After testing 2,237 people at random, new data from the University of Louisville's Co-Immunity Project says in Jefferson County, the discrepancy is clear.
"We have people in our community who don't feel the disease, who don't get tested and are walking around spreading it and that makes it very hard to contain," Aruni Bhatnagar who is the Director of the Christina Lee Brown Envirome Institute at the University of Louisville (UofL) says.
What Bhatnagar found is that more people than initially thought tested positive for COVID-19 in Jefferson County, which is Kentucky's largest county.
"We found that up to four percent have been infected by the virus. That's very different from the people we have been able to detect so far. That's four to five times higher than the number of people we reported," Bhatnagar says.
It comes down to access to testing and the fact that some people don't show symptoms.
"We need to make the case to the city and the state to have much wider testing," Bhatnagar says.

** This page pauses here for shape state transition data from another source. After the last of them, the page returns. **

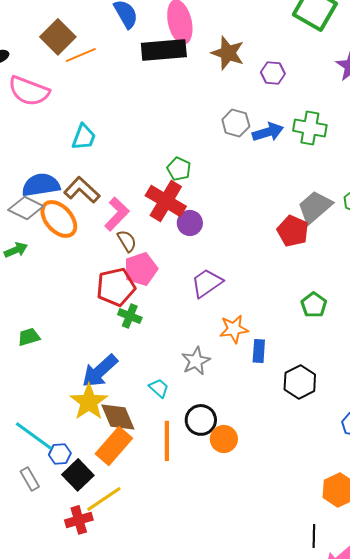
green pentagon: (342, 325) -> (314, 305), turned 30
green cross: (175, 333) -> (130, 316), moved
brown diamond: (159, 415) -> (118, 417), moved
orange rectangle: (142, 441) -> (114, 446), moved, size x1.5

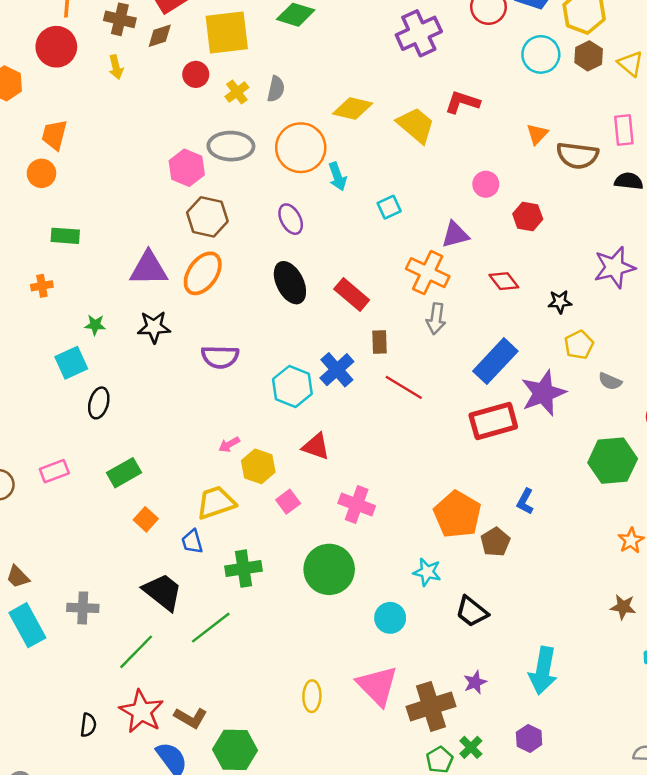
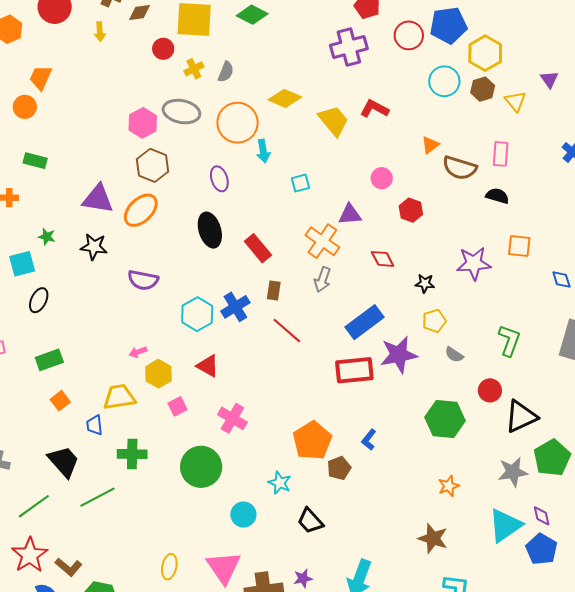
brown star: (623, 607) -> (433, 538), size x1.4

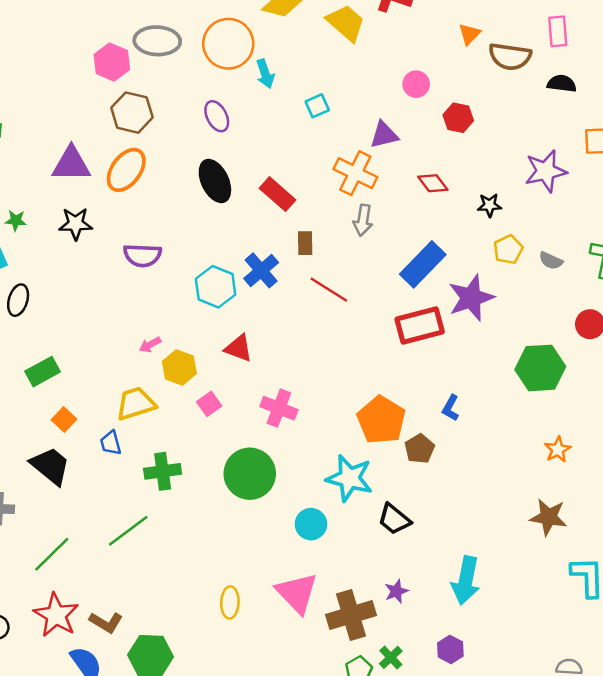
gray semicircle: (454, 355) -> (551, 261), moved
black trapezoid: (64, 462) -> (50, 466), moved
cyan star: (280, 483) -> (349, 478), size x1.6

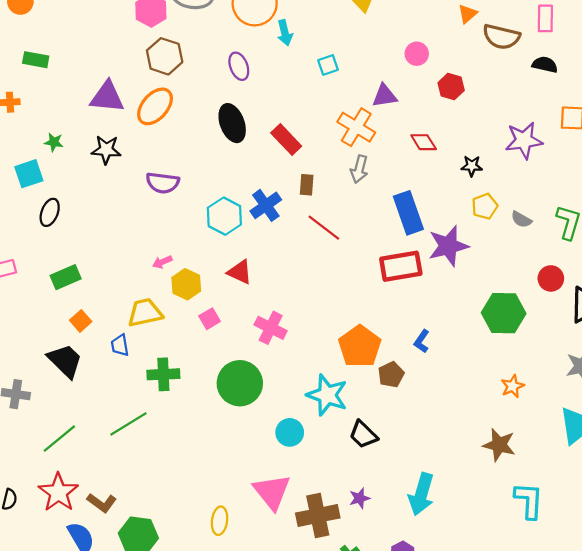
blue rectangle: (423, 264) -> (408, 213), turned -69
yellow ellipse: (230, 602) -> (220, 521), moved

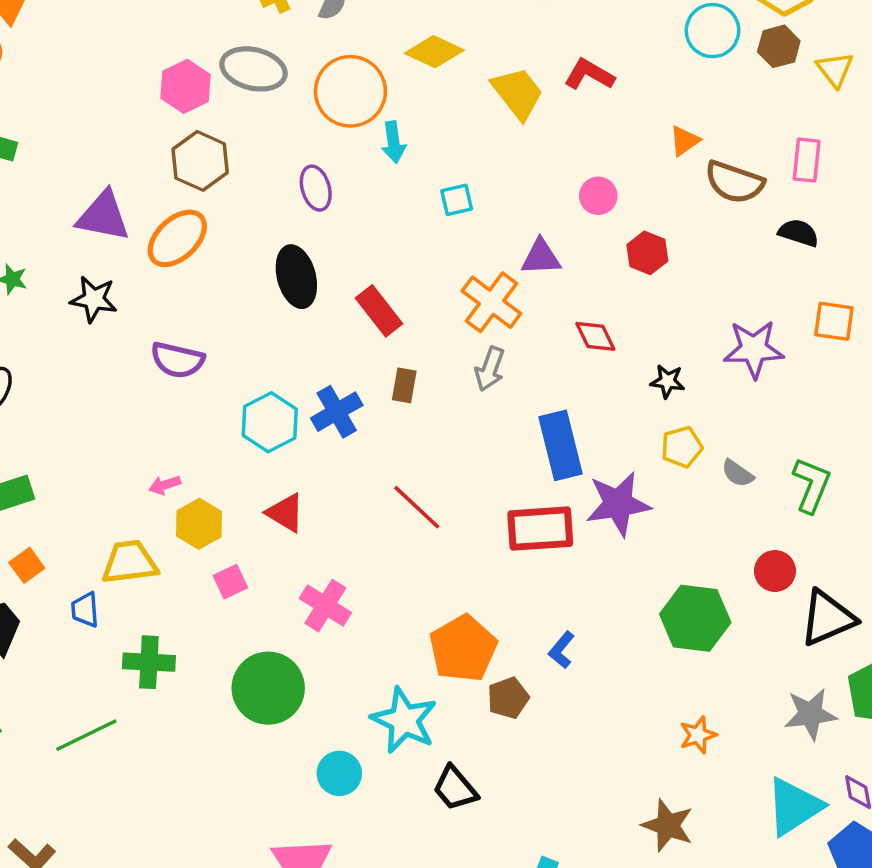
red line: (324, 228) -> (417, 507), moved

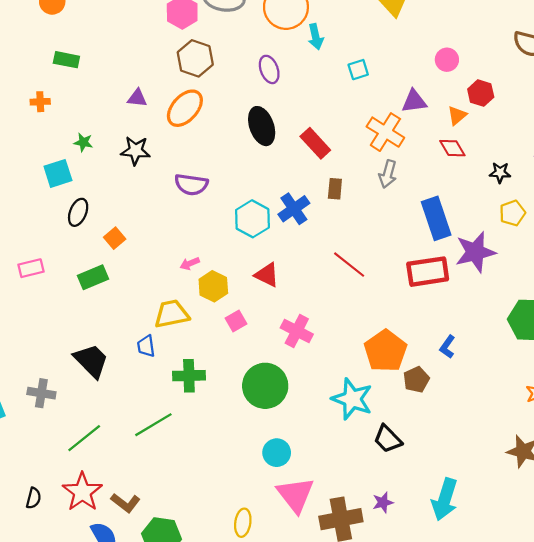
orange triangle: (685, 141) -> (457, 115), moved
purple triangle: (103, 216) -> (137, 98), size x0.6
orange square: (27, 565) -> (115, 238), moved
cyan circle: (339, 773) -> (277, 453), moved

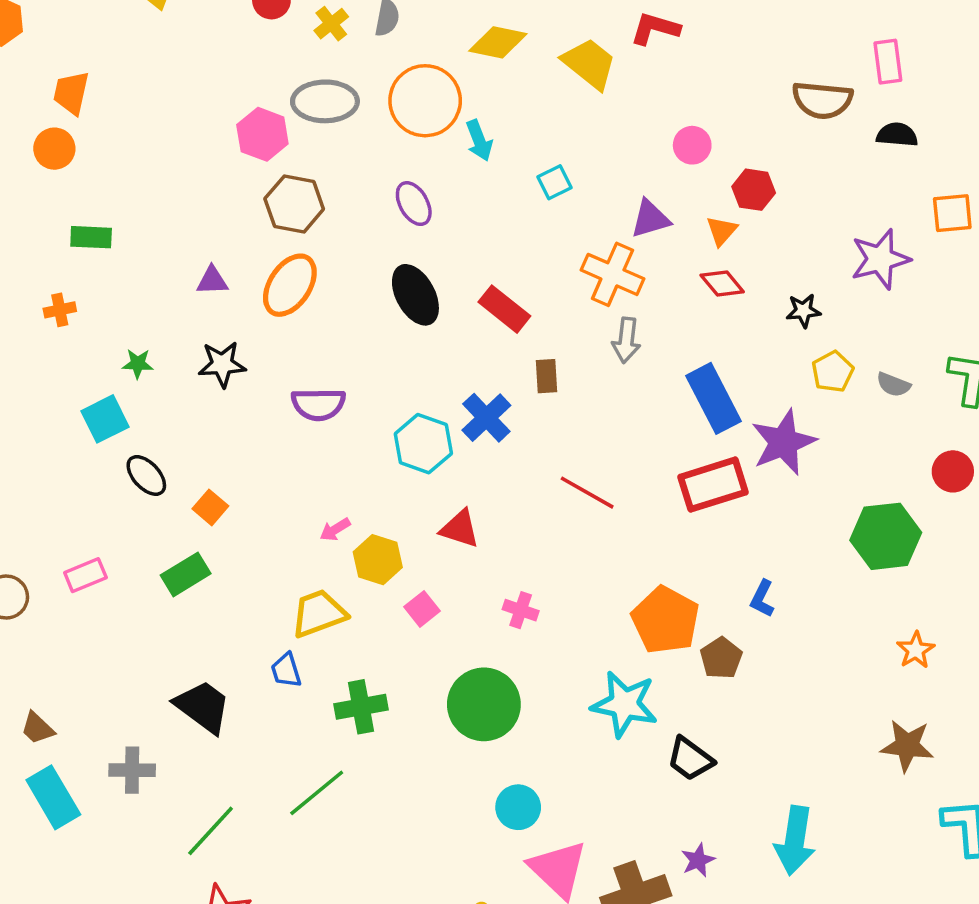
black ellipse: (78, 212) -> (146, 475), turned -56
pink cross: (297, 331) -> (521, 610), size x0.7

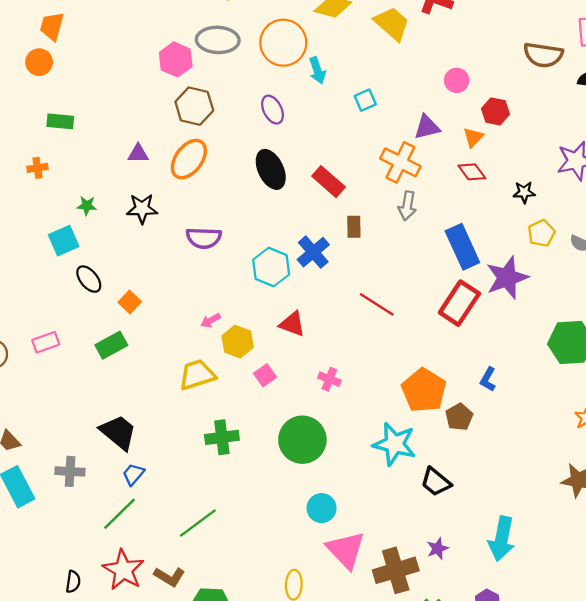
red rectangle: (713, 485) -> (459, 303), turned -42
blue trapezoid: (286, 670) -> (133, 474), moved, turned 55
green line: (317, 793) -> (198, 523), moved

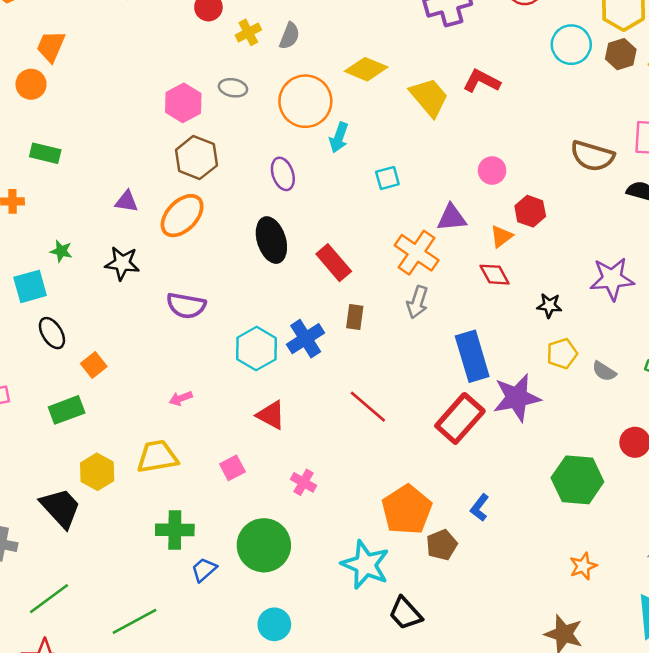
gray ellipse: (218, 40) -> (233, 88), size x0.6
cyan arrow: (317, 70) -> (339, 137), turned 30
yellow hexagon: (238, 342) -> (97, 472), moved
blue trapezoid: (133, 474) -> (204, 570), moved

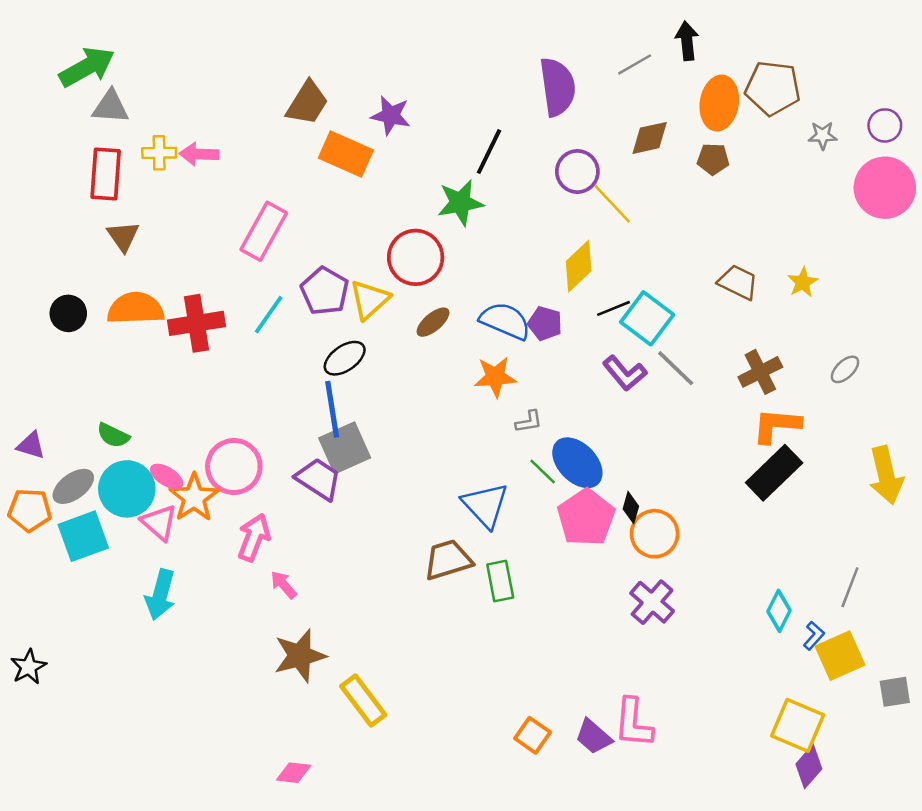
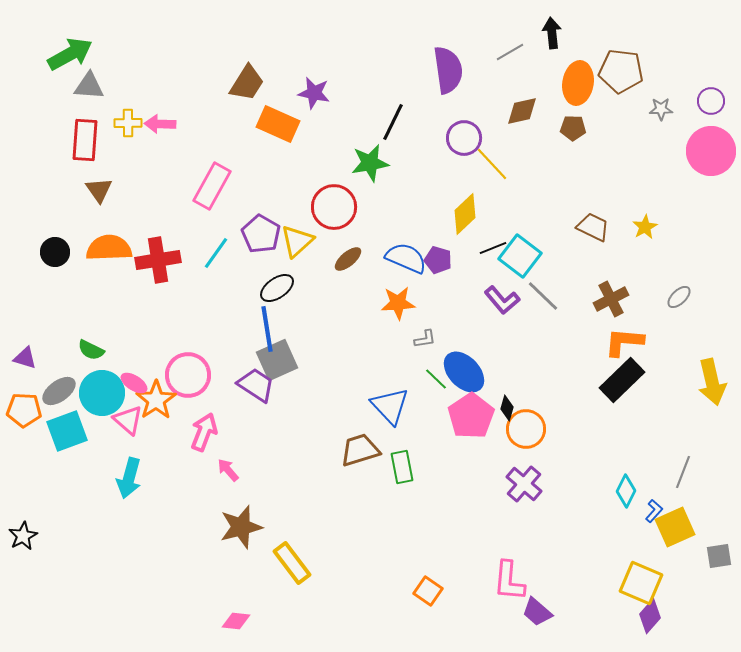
purple trapezoid: (594, 737) -> (537, 612), moved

It's also laying out a blueprint of what areas are getting hit the hardest. For instance, the West End has seen higher cases.
Bhatnagar says that while it is known that minorities get sicker with the virus, until their study, data wasn't there to show if the spread was also higher.
"Our study shows very clearly that yes, there is greater transmission for the Black and Hispanic community," he says.
The testing won't stop, they're starting another round in September to gather more data. The hope is to understand why certain areas are seeing more cases and determining the actual risk of mortality, which is still an unknown.